Later that day Mayor Woodfin agreed and imposed a night time curfew on the city. Residents and visitors to the city have been ordered to stay home between 7:00 p.m. and 6:00 a.m.
The curfew went into effect on Monday and will be in effect until further notice.
Sunday’s night’s lawlessness erupted following a planned protest in memory of George Floyd, who was killed by police in Minneapolis.
The mayor said that the destruction, violence, and mayhem that followed the peaceful protest was not in memory of Floyd and does not represent the values of Birmingham.
An out of control mob broke storefront windows, beat and robbed bystanders including reporters, plundered and vandalized much of the city, and battled with Birmingham police who desperately attempted to get control of the situation. Twenty-four people were arrested, 13 businesses were known to have suffered damages, and at least 14 businesses were burglarized. Police are still receiving reports of damages from residents and businessowners. A number of public buildings were damaged including the federal courthouse and the Confederate Veterans Monument in Linn Park.

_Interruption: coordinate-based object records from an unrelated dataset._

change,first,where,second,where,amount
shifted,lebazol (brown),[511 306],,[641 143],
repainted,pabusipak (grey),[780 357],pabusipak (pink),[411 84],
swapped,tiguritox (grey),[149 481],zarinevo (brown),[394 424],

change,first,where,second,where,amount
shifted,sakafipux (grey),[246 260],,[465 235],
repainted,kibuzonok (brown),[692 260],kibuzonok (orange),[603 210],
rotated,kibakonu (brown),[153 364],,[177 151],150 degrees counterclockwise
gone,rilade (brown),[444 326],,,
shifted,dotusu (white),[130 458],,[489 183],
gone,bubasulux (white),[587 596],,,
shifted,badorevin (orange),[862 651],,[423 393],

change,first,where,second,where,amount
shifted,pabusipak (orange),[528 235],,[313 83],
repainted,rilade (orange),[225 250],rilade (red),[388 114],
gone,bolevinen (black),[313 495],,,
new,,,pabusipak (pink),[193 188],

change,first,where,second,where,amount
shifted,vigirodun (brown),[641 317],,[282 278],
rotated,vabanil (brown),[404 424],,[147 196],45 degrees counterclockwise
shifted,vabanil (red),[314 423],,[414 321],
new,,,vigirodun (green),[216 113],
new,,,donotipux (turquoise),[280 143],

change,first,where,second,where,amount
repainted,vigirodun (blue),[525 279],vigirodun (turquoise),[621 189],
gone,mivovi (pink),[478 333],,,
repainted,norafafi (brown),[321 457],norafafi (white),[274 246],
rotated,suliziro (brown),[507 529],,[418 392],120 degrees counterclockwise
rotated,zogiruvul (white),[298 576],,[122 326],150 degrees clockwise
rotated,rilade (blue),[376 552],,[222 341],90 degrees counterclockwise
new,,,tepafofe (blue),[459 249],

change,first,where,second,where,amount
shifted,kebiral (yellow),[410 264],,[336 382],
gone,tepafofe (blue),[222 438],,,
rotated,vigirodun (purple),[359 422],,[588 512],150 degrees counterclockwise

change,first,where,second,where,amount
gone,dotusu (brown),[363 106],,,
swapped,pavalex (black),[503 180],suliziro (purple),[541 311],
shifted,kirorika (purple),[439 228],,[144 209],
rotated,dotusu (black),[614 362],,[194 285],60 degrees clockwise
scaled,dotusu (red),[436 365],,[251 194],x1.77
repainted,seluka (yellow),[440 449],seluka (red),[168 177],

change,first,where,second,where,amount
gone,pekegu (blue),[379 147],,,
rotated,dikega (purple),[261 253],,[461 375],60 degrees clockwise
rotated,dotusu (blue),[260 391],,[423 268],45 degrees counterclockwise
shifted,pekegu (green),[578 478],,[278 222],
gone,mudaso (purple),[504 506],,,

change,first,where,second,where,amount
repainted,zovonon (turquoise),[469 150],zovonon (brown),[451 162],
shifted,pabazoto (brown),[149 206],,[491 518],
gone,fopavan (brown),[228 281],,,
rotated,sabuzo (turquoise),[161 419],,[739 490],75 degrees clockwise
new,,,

“No one deserved what happened last night in this city, we call home, Birmingham,’’ Mayor Woodfin said. “Birmingham, this is not us. This is not who we are. This is not how we taught the world how to protest.’ Violence, looting and chaos is not the road to reform, and anybody who is doing the looting, … breaking things just because,… you’re on a different agenda that the City of Birmingham will not tolerate.’
Governor Ivey has authorized the Alabama National Guard activate up to 1000 troops to help protect the state’s embattled cities if the need should arise.
“I have given authorization to Adjutant General Sheryl Gordon to be on standby, should our local and state law enforcement need additional support,” Gov. Ivey said. “The Alabama National Guard stands ready to assist when peaceful protests become violent and dangerous to our public safety. I will always support the right of the people of Alabama to peacefully lift your voices in anger and frustration. However, we will not allow our cities to become a target for those, especially from other states, who choose to use violence and destruction to make their point.”
The City of Birmingham is asking for anyone with footage or information on those who damaged property or committed crimes to call CrimeStoppers at 205-254-7777.
Sessions is running in the Alabama Republican Party primary runoff on July 14 against former Auburn head football Coach Tommy Tuberville. The winner will face incumbent U.S. Senator Doug Jones (D-Alabama) in the November 3 general election.
Sessions served in the Senate from 1997 to 2017 and as U.S. Attorney General from 2017 to Nov. 2018. Sessions previously served the people of Alabama as Alabama Attorney General, Alabama Republican Party Chairman, U.S. Attorney, and Assistant U.S. Attorney. Sessions also served as a reserve officer in the U.S. Army.